REQUEST:
Report how many lines of the entries below contain the word "WriteEnable", and nothing more.

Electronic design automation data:
- Opening Delimiter -

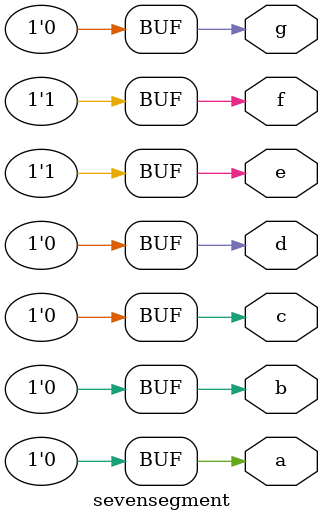
<source format=v>
module sevensegment(a,b,c,d,e,f,g);
output a,b,c,d,e,f,g;
function automatic [6:0] gout;

	input [6:0] a;
begin 
	case(a)
	 0: gout = 7'b0000001;
	 1: gout = 7'b1001111;
	 2: gout = 7'b0010010;
	 3: gout = 7'b0000110;
	 4: gout = 7'b1001100;
	 5: gout = 7'b0100100;
	 6: gout = 7'b0100000;
	 7: gout = 7'b0001111;
	 8: gout = 7'b0000000;
	 9: gout = 7'b0001100;
	 default: gout = 7'b1111111;
	 endcase
end
endfunction

assign {a,b,c,d,e,f,g} = gout(3);
endmodule

</source>
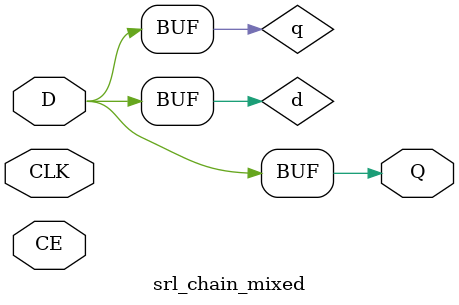
<source format=v>
`ifndef __ICARUS__
`include "srlc16e.v"
`endif

module srl_chain_mixed #(
    parameter [0:0] BEGIN_WITH_SRL16 = 0,  // Start with SRL16.
    parameter [1:0] NUM_SRL32        = 0,  // SRL32 count in the middle.
    parameter [0:0] END_WITH_SRL16   = 0,  // End on SRL16.
    parameter       SITE             = ""  // Site to LOC all bels to
) (
    input  wire CLK,
    input  wire CE,
    input  wire D,
    output wire Q
);

  // ============================================================================
  // SRL16 at the beginning
  wire d;

  generate
    if (BEGIN_WITH_SRL16) begin

      // Use SRL16
      (* KEEP, DONT_TOUCH *)
      SRLC16E beg_srl16 (
          .CLK(CLK),
          .CE (CE),
          .D  (D),
          .A0 (0),
          .A1 (0),
          .A2 (0),
          .A3 (0),
          .Q15(d)
      );

    end else begin

      // No SRL16
      assign d = D;

    end
  endgenerate

  // ============================================================================
  // Chain of 0 or more SRL32s
  wire q;

  genvar i;
  generate
    if (NUM_SRL32 > 0) begin

      wire [NUM_SRL32-1:0] srl_d;
      wire [NUM_SRL32-1:0] srl_q31;

      assign srl_d[0] = d;

      for (i = 0; i < NUM_SRL32; i = i + 1) begin

        (* KEEP, DONT_TOUCH *)
        SRLC32E srl (
            .CLK(CLK),
            .CE (CE),
            .A  (5'd0),
            .D  (srl_d[i]),
            .Q31(srl_q31[i])
        );

        if (i > 0) begin
          assign srl_d[i] = srl_q31[i-1];
        end

      end

      assign q = srl_q31[NUM_SRL32-1];

    end else begin

      // No SRL32s
      assign q = d;

    end
  endgenerate

  // ============================================================================
  // SRL16 at the end

  generate
    if (END_WITH_SRL16) begin

      // Use SRL16
      (* KEEP, DONT_TOUCH *)
      SRLC16E end_srl16 (
          .CLK(CLK),
          .CE (CE),
          .D  (q),
          .A0 (0),
          .A1 (0),
          .A2 (0),
          .A3 (0),
          .Q15(Q)
      );

    end else begin

      // No SRL16
      assign Q = q;

    end
  endgenerate

endmodule

</source>
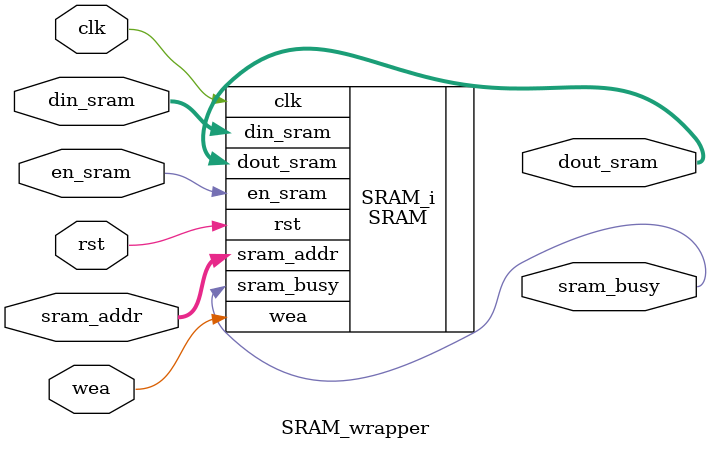
<source format=v>
`timescale 1 ps / 1 ps

module SRAM_wrapper
   (clk,
    din_sram,
    dout_sram,
    en_sram,
    rst,
    sram_addr,
    sram_busy,
    wea);
  input clk;
  input [31:0]din_sram;
  output [31:0]dout_sram;
  input en_sram;
  input rst;
  input [5:0]sram_addr;
  output sram_busy;
  input wea;

  wire clk;
  wire [31:0]din_sram;
  wire [31:0]dout_sram;
  wire en_sram;
  wire rst;
  wire [5:0]sram_addr;
  wire sram_busy;
  wire wea;

  SRAM SRAM_i
       (.clk(clk),
        .din_sram(din_sram),
        .dout_sram(dout_sram),
        .en_sram(en_sram),
        .rst(rst),
        .sram_addr(sram_addr),
        .sram_busy(sram_busy),
        .wea(wea));
endmodule

</source>
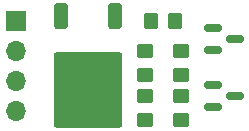
<source format=gbr>
%TF.GenerationSoftware,KiCad,Pcbnew,7.0.2*%
%TF.CreationDate,2023-09-29T19:18:40+02:00*%
%TF.ProjectId,crowbar,63726f77-6261-4722-9e6b-696361645f70,rev?*%
%TF.SameCoordinates,Original*%
%TF.FileFunction,Soldermask,Bot*%
%TF.FilePolarity,Negative*%
%FSLAX46Y46*%
G04 Gerber Fmt 4.6, Leading zero omitted, Abs format (unit mm)*
G04 Created by KiCad (PCBNEW 7.0.2) date 2023-09-29 19:18:40*
%MOMM*%
%LPD*%
G01*
G04 APERTURE LIST*
G04 Aperture macros list*
%AMRoundRect*
0 Rectangle with rounded corners*
0 $1 Rounding radius*
0 $2 $3 $4 $5 $6 $7 $8 $9 X,Y pos of 4 corners*
0 Add a 4 corners polygon primitive as box body*
4,1,4,$2,$3,$4,$5,$6,$7,$8,$9,$2,$3,0*
0 Add four circle primitives for the rounded corners*
1,1,$1+$1,$2,$3*
1,1,$1+$1,$4,$5*
1,1,$1+$1,$6,$7*
1,1,$1+$1,$8,$9*
0 Add four rect primitives between the rounded corners*
20,1,$1+$1,$2,$3,$4,$5,0*
20,1,$1+$1,$4,$5,$6,$7,0*
20,1,$1+$1,$6,$7,$8,$9,0*
20,1,$1+$1,$8,$9,$2,$3,0*%
G04 Aperture macros list end*
%ADD10RoundRect,0.150000X-0.587500X-0.150000X0.587500X-0.150000X0.587500X0.150000X-0.587500X0.150000X0*%
%ADD11RoundRect,0.250000X-0.450000X0.350000X-0.450000X-0.350000X0.450000X-0.350000X0.450000X0.350000X0*%
%ADD12RoundRect,0.250000X0.350000X0.450000X-0.350000X0.450000X-0.350000X-0.450000X0.350000X-0.450000X0*%
%ADD13R,1.700000X1.700000*%
%ADD14O,1.700000X1.700000*%
%ADD15RoundRect,0.250000X-0.350000X0.850000X-0.350000X-0.850000X0.350000X-0.850000X0.350000X0.850000X0*%
%ADD16RoundRect,0.249997X-2.650003X2.950003X-2.650003X-2.950003X2.650003X-2.950003X2.650003X2.950003X0*%
G04 APERTURE END LIST*
D10*
%TO.C,U2*%
X110647000Y-71054000D03*
X110647000Y-69154000D03*
X112522000Y-70104000D03*
%TD*%
%TO.C,U1*%
X110647000Y-75880000D03*
X110647000Y-73980000D03*
X112522000Y-74930000D03*
%TD*%
D11*
%TO.C,R5*%
X107950000Y-74930000D03*
X107950000Y-76930000D03*
%TD*%
%TO.C,R4*%
X107950000Y-71120000D03*
X107950000Y-73120000D03*
%TD*%
%TO.C,R3*%
X104902000Y-74930000D03*
X104902000Y-76930000D03*
%TD*%
%TO.C,R2*%
X104902000Y-71120000D03*
X104902000Y-73120000D03*
%TD*%
D12*
%TO.C,R1*%
X107442000Y-68580000D03*
X105442000Y-68580000D03*
%TD*%
D13*
%TO.C,J1*%
X93980000Y-68580000D03*
D14*
X93980000Y-71120000D03*
X93980000Y-73660000D03*
X93980000Y-76200000D03*
%TD*%
D15*
%TO.C,D1*%
X97796000Y-68122000D03*
X102356000Y-68122000D03*
D16*
X100076000Y-74422000D03*
%TD*%
M02*

</source>
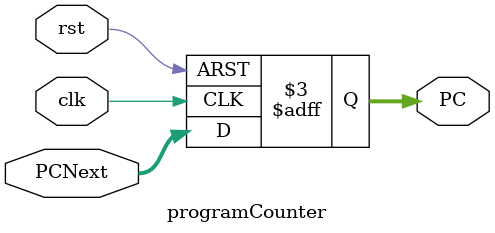
<source format=v>
module programCounter (
    input wire          clk,
    input wire          rst,
    input wire [31:0]   PCNext,
    output reg [31:0]   PC
);

always @(posedge clk or posedge rst) begin
    if (rst == 1'b1) begin
        PC <= 32'h00000000;
    end else begin
        PC <= PCNext;
    end
end

endmodule
</source>
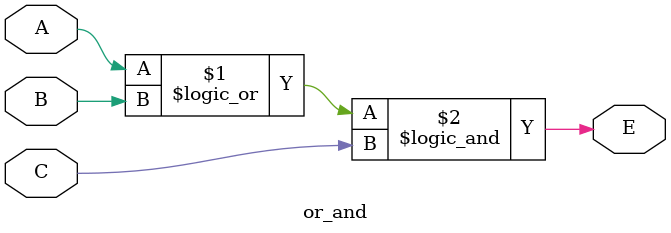
<source format=v>
module or_and(
output E,
input A,B,C
);
wire D;
assign E=(A||B)&&C;
endmodule

</source>
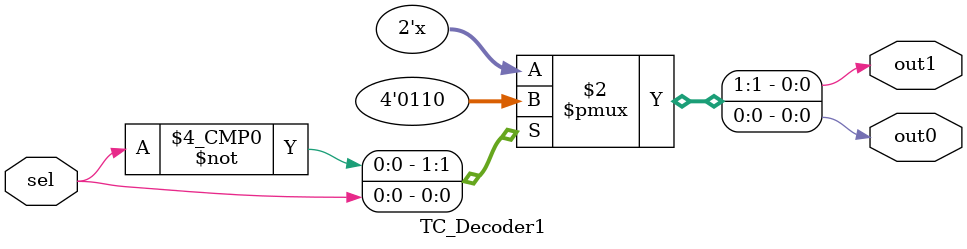
<source format=v>
module TC_Decoder1 (sel, out0, out1);
    parameter UUID = 0;
    parameter NAME = "";
    input sel;
    output reg out0, out1;

    always @ (sel)
    begin
        case(sel)
        1'b0 : {out1, out0} =  2'b01;
        1'b1 : {out1, out0} =  2'b10;
        endcase
    end 
endmodule

</source>
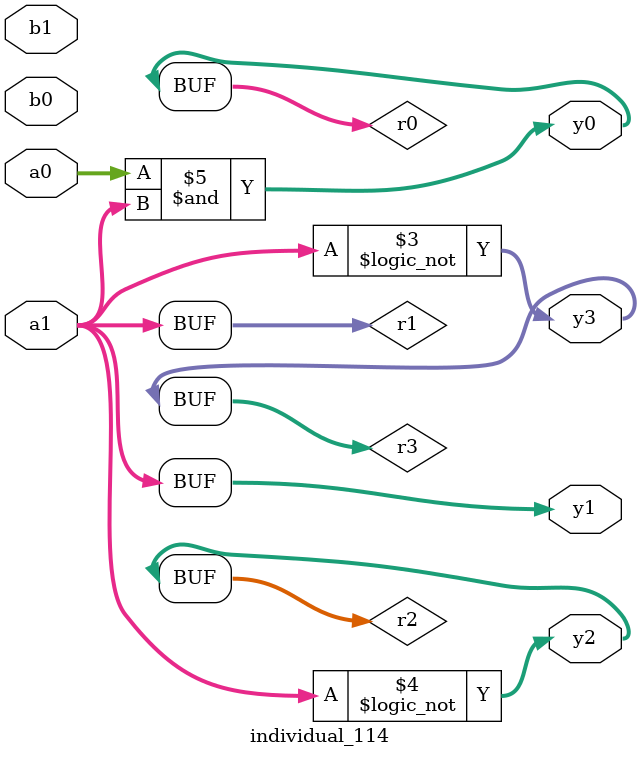
<source format=sv>
module individual_114(input logic [15:0] a1, input logic [15:0] a0, input logic [15:0] b1, input logic [15:0] b0, output logic [15:0] y3, output logic [15:0] y2, output logic [15:0] y1, output logic [15:0] y0);
logic [15:0] r0, r1, r2, r3; 
 always@(*) begin 
	 r0 = a0; r1 = a1; r2 = b0; r3 = b1; 
 	 r3 = ! r0 ;
 	 r3 = ! r1 ;
 	 r2 = ! a1 ;
 	 r0  &=  a1 ;
 	 y3 = r3; y2 = r2; y1 = r1; y0 = r0; 
end
endmodule
</source>
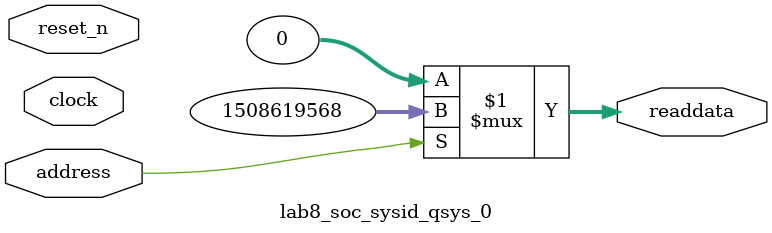
<source format=v>

`timescale 1ns / 1ps
// synthesis translate_on

// turn off superfluous verilog processor warnings 
// altera message_level Level1 
// altera message_off 10034 10035 10036 10037 10230 10240 10030 

module lab8_soc_sysid_qsys_0 (
               // inputs:
                address,
                clock,
                reset_n,

               // outputs:
                readdata
             )
;

  output  [ 31: 0] readdata;
  input            address;
  input            clock;
  input            reset_n;

  wire    [ 31: 0] readdata;
  //control_slave, which is an e_avalon_slave
  assign readdata = address ? 1508619568 : 0;

endmodule




</source>
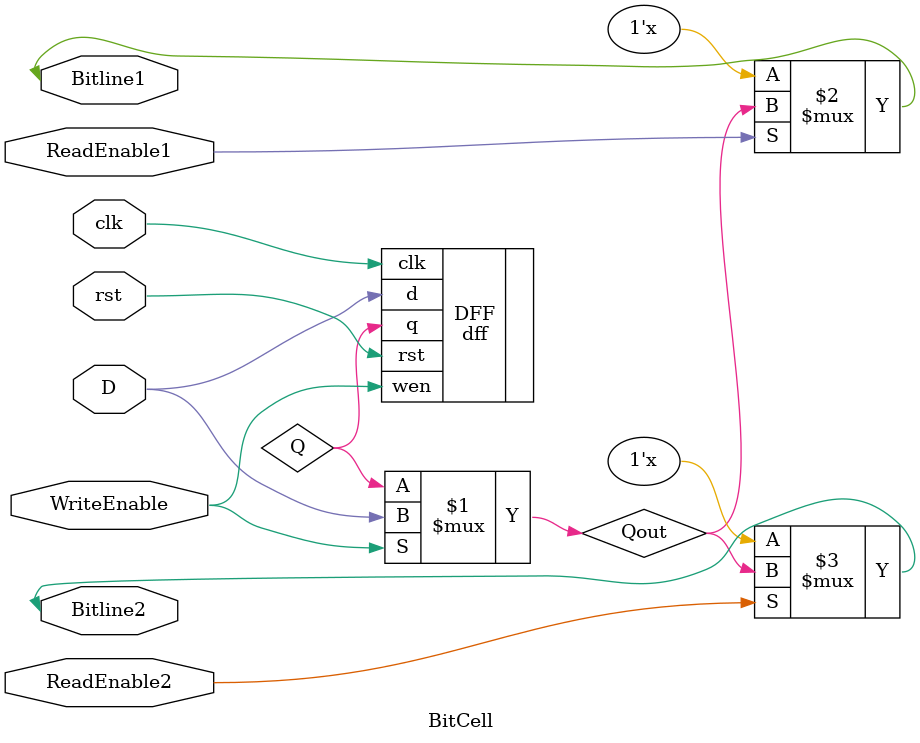
<source format=v>
module BitCell( input clk,  input rst, input D, input WriteEnable, input ReadEnable1, input ReadEnable2, inout Bitline1, inout Bitline2);
wire Q,Qout;
dff DFF(.q(Q), .d(D), .wen(WriteEnable), .clk(clk), .rst(rst));
assign Qout = WriteEnable?D:Q;
bufif1 buf1(Bitline1,Qout,ReadEnable1);
bufif1 buf2(Bitline2,Qout,ReadEnable2);
endmodule

</source>
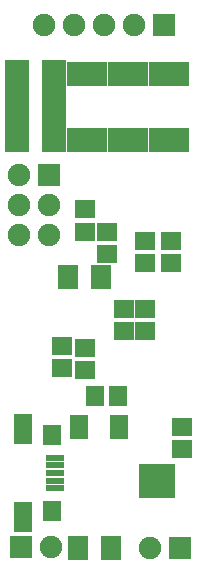
<source format=gbs>
G04 DipTrace Beta 2.3.5.2*
%INIoDriverRevC.gbs*%
%MOIN*%
%ADD57R,0.0592X0.0986*%
%ADD59R,0.0631X0.071*%
%ADD61R,0.0612X0.0238*%
%ADD73R,0.134X0.0789*%
%ADD75R,0.0828X0.3072*%
%ADD81C,0.075*%
%ADD83R,0.075X0.075*%
%ADD85R,0.0631X0.0789*%
%ADD87R,0.071X0.0789*%
%ADD89R,0.0592X0.0671*%
%ADD91R,0.0671X0.0592*%
%FSLAX44Y44*%
G04*
G70*
G90*
G75*
G01*
%LNBotMask*%
%LPD*%
D91*
X7565Y14316D3*
Y15064D3*
X8815Y14005D3*
Y14753D3*
D89*
X7177Y9591D3*
X7925D3*
D87*
X6253Y13564D3*
X7355D3*
D91*
X10065Y8565D3*
Y7817D3*
D87*
X6588Y4503D3*
X7690D3*
D85*
X6628Y8565D3*
X7966D3*
D83*
X5628Y16940D3*
D81*
X4628D3*
X5628Y15940D3*
X4628D3*
X5628Y14940D3*
X4628D3*
D83*
X10003Y4503D3*
D81*
X9003D3*
D83*
X9457Y21961D3*
D81*
X8457D3*
X7457D3*
X6457D3*
X5457D3*
D83*
X4690Y4565D3*
D81*
X5690D3*
D75*
X4565Y19236D3*
X5785D3*
D73*
X6878Y18128D3*
Y20333D3*
X8253Y18128D3*
Y20333D3*
X9628Y18128D3*
Y20333D3*
D91*
X6815Y11190D3*
Y10442D3*
X6065Y11253D3*
Y10505D3*
X6815Y15814D3*
Y15066D3*
X9690Y14003D3*
Y14751D3*
X8815Y11753D3*
Y12501D3*
X8128Y11753D3*
Y12501D3*
D61*
X5815Y6503D3*
Y6759D3*
Y7014D3*
Y7270D3*
Y7526D3*
D59*
X5727Y5755D3*
Y8274D3*
D57*
X4762Y5538D3*
Y8491D3*
G36*
X8628Y7313D2*
X9815D1*
Y6188D1*
X8628D1*
Y7313D1*
G37*
M02*

</source>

- Closing Delimiter -

YOUR RESPONSE:
3